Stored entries
----

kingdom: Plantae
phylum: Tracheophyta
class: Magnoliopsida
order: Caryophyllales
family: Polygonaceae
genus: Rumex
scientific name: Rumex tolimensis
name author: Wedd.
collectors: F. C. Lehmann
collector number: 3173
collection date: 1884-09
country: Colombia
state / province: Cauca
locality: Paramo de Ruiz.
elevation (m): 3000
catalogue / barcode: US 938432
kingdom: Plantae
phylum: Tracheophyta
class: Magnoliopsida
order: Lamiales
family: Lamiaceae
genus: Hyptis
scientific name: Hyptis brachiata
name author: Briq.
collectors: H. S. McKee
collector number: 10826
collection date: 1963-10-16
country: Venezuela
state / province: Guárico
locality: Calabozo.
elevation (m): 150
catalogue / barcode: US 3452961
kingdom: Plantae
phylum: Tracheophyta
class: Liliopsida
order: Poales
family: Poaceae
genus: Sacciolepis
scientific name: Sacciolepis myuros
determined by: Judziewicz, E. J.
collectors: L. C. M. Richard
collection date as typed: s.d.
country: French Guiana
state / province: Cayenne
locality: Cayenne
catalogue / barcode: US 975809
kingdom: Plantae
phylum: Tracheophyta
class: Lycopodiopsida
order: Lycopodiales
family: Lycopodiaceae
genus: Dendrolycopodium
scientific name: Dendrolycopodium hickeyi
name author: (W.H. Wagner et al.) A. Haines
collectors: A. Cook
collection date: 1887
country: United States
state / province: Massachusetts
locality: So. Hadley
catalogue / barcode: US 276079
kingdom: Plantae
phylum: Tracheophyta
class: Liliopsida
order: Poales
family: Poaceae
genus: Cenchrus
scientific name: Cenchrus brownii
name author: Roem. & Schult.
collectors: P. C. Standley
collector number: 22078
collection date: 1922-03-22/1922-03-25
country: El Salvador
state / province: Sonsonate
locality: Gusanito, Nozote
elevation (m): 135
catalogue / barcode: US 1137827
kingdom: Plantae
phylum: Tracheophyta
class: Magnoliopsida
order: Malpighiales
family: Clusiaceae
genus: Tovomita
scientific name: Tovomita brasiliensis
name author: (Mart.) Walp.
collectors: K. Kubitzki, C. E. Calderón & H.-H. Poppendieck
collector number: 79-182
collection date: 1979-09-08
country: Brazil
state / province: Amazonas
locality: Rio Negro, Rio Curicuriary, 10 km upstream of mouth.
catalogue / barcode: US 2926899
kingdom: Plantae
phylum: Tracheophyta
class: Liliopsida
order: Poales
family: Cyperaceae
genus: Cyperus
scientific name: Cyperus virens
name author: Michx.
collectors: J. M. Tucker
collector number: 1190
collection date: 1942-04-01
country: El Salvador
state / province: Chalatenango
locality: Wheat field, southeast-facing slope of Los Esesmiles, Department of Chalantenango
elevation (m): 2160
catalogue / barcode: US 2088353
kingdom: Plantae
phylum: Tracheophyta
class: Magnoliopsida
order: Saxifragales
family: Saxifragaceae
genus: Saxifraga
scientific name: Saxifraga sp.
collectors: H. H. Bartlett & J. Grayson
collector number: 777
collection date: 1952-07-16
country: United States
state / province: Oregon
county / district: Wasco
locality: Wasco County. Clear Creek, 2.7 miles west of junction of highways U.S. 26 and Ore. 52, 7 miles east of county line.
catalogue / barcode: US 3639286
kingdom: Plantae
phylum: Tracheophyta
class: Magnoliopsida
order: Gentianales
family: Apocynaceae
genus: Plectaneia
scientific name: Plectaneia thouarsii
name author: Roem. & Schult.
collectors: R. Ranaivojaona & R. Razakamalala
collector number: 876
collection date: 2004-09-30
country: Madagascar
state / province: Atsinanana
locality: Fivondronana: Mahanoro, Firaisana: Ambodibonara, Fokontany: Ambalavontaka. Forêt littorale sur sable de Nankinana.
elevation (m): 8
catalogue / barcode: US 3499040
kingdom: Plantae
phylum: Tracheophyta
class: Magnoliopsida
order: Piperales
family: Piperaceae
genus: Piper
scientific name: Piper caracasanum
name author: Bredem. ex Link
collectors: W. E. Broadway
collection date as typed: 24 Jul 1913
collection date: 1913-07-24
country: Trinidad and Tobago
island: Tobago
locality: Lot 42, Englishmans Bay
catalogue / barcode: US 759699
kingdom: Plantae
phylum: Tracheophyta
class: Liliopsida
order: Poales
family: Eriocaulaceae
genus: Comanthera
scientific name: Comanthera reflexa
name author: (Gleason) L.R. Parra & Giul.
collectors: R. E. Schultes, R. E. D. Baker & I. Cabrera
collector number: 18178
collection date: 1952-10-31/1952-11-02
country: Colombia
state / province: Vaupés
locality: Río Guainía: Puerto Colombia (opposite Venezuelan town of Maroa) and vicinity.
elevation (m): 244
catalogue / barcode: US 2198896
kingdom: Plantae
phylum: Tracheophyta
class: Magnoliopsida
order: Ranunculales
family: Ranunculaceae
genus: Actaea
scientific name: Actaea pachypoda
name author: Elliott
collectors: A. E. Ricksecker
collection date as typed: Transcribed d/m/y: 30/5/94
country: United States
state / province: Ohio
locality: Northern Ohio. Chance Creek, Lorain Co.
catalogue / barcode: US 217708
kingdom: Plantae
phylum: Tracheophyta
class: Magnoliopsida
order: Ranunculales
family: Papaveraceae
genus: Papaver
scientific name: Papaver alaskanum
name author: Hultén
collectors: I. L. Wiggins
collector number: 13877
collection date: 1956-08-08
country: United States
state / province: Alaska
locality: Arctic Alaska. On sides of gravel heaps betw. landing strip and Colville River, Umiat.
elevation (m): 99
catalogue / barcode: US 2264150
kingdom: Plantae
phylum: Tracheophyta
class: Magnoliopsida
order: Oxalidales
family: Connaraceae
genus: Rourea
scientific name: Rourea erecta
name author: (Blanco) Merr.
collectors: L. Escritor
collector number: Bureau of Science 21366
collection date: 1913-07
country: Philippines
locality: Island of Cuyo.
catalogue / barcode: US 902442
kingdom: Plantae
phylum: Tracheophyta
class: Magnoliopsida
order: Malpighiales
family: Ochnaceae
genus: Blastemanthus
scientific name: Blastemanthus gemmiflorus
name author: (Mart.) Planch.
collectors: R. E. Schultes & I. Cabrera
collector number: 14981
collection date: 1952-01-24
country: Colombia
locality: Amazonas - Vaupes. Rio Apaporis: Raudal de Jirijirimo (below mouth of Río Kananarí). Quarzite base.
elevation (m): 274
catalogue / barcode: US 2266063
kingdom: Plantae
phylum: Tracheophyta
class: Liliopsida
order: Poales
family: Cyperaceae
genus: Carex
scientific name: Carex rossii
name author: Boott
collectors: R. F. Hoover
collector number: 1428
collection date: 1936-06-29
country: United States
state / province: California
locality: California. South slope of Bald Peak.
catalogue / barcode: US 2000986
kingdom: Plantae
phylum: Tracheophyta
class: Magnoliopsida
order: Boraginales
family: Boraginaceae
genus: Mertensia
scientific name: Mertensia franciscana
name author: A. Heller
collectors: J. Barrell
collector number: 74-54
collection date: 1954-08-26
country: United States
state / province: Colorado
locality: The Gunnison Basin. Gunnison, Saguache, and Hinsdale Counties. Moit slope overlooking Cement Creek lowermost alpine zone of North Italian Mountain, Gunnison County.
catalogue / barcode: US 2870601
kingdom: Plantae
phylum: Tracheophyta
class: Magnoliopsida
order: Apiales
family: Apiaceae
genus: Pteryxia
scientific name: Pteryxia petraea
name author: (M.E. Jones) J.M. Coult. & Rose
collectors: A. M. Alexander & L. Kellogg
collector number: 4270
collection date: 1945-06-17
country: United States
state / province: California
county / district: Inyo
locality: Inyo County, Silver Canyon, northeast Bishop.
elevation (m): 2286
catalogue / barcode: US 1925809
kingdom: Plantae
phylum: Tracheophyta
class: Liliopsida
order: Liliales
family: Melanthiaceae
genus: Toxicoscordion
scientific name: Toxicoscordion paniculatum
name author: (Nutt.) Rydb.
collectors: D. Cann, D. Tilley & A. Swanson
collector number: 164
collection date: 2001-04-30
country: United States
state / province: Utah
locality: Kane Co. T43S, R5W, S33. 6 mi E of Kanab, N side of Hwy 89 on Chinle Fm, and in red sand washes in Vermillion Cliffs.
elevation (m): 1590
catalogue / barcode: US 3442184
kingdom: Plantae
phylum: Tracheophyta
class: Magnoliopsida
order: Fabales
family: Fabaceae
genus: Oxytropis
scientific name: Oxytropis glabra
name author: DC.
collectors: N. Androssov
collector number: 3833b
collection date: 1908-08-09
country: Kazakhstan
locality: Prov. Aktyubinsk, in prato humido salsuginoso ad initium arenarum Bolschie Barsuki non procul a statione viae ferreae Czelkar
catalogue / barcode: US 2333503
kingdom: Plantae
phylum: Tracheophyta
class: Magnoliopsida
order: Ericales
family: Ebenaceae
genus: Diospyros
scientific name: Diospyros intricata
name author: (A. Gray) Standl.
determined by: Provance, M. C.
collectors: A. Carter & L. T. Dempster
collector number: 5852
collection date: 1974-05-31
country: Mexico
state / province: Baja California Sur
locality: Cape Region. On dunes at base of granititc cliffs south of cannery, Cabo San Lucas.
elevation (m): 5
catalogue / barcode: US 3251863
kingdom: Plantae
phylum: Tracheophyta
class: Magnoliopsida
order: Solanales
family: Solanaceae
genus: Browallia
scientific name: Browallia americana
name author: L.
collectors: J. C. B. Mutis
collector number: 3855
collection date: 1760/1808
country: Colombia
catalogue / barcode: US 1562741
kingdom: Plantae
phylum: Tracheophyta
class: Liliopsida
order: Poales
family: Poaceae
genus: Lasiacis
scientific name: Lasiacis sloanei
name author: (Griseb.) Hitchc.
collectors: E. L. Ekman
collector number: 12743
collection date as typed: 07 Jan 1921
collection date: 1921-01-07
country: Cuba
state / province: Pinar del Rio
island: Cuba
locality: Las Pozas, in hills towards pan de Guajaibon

----

■ **Task instructions**
Output the listing as a JSON list of strings, one per line with blank lines omitted, starting at the first line of the listing and ending after the line containing "order: Lamiales".

■ **Finished exercise**
[
  "kingdom: Plantae",
  "phylum: Tracheophyta",
  "class: Magnoliopsida",
  "order: Caryophyllales",
  "family: Polygonaceae",
  "genus: Rumex",
  "scientific name: Rumex tolimensis",
  "name author: Wedd.",
  "collectors: F. C. Lehmann",
  "collector number: 3173",
  "collection date: 1884-09",
  "country: Colombia",
  "state / province: Cauca",
  "locality: Paramo de Ruiz.",
  "elevation (m): 3000",
  "catalogue / barcode: US 938432",
  "kingdom: Plantae",
  "phylum: Tracheophyta",
  "class: Magnoliopsida",
  "order: Lamiales"
]